The panel chaired and moderated by Annegret Haase (Helmholtz Centre for Environmental Research – UFZ, Leipzig) will deal with current “continental-regional” challenges of European policy perspectives between cohesion and polarization that have a major impact on the stability and future prospects of the EU and Europe’s wealth, democracy and sustainability. Panellists and audience will discuss current developments in light of policy debates and responses; at the same time, present policy challenges will be embedded into a wider context and questions will be identified that arise in particular for regional studies and space-based analysis. The focus will be on Europe as a whole including the EU but also its neighbouring countries and regions.

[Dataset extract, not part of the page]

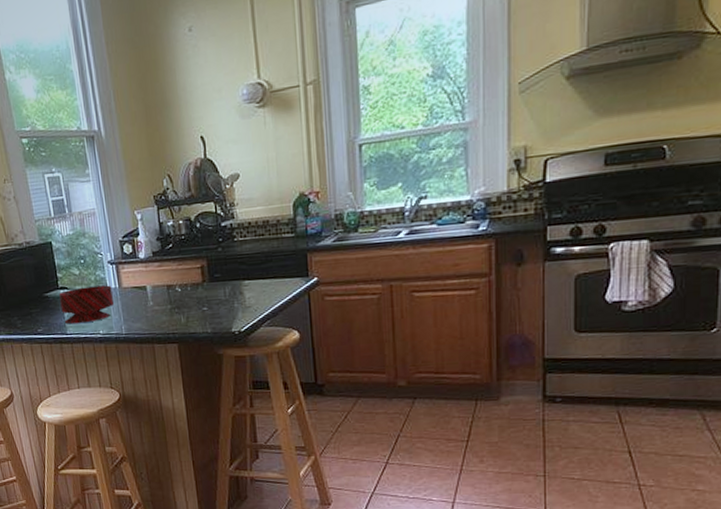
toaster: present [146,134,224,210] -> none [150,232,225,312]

Three inputs will address different dimensions of regional policy challenges. They will be given by Oleg Golubchikov (University Cardiff, UK) whose focus will be on old and new regional divides within Europe and the EU including the Brexit and their repercussion in policy debates, decision-making and responses, by Thilo Lang (Leibniz-Institute for Regional Geography, Leipzig, Germany) who will put the focus on the relations and competition between urban centres and peripheries and the question of urban-rural divide as a challenge for regional policy strategies and performance and by Tanja Börzel (FU Berlin, Germany) who will deal with values, norms and visions of Europe and related current challenges for European policies e.g. by the developments in Hungary, Poland but also by debates on societal diversity, racism/xenophobia or migration.

 

 

May: Political geographies and rethinking CEE

Roundtable: Political Geographies and Re-Thinking CEE – Historical Experiences and Everyday-Responses in Conflict and Post-Conflict Spaces

Abstract:

Political geographies in CEE are shifting, all the more due to Russia’s current war against Ukraine. What the consequences of the war will be for space-related politics in CEE, which geopolitical alliances and divides will (re-)emerge in the region and how the region’s geopolitical position in the world will be changing, is hard to estimate in view of the dynamic nature of the current developments. Instead of reflecting about current political reasoning about future scenarios, the roundtable zooms in on the experiences in the region in dealing with geopolitical reordering in the context of border-conflicts and wars. Three experts will draw on their current research and present how the international reconstruction after WW II was perceived and co-shaped by local actors, how internationalism was practiced in CEE under the condition of the Soviet Bloc and which every-day practices were established in Ukrainian border regions and conflict zones right before the current war began. These empirically based insights, we believe, will shed light on essential dimensions of the current transformations of the political geographies in the region and the post-conflict challenges ahead: the role of local actors vis-à-vis international relief work, conditions of reactivated internationalism, and the idiosyncratic logics of the people confronted with and exposed to geopolitical decisions. With this perspective we aim to contrast and to enrich the macro-perspectives dominating the debates about the political geographies in CEE.

 

 

June: CEE Societies and cultures

Abstract: Bridging and dividing Europe – Central Europe, Brexit, and Covid 19

There have been several major disruptions in the European Union and the whole CEE in the last couple of years, creating fears, new and old divides. Already for 10 years, Core Europe experiences problems in convincing Hungary and Poland in respecting the rules of law and respect democracy. After 3 years of suffering on January 2020 Brexit became a fact, which raised fears within the migrants and families in the UK, as well as in continental Europe for the future of the EU project. A little bit after in early 2020 the Covid-19 pandemic hit the whole world and raised voices of solidarity as well as political and societal disrupts in CEE and elsewhere. Bringing these topics together, this panel aims to elaborate on the chances as well as on the menaces and challenges in front of CEE. Are there new or old paths of solidarity possible? Is there a “third way” for Europe and CEE?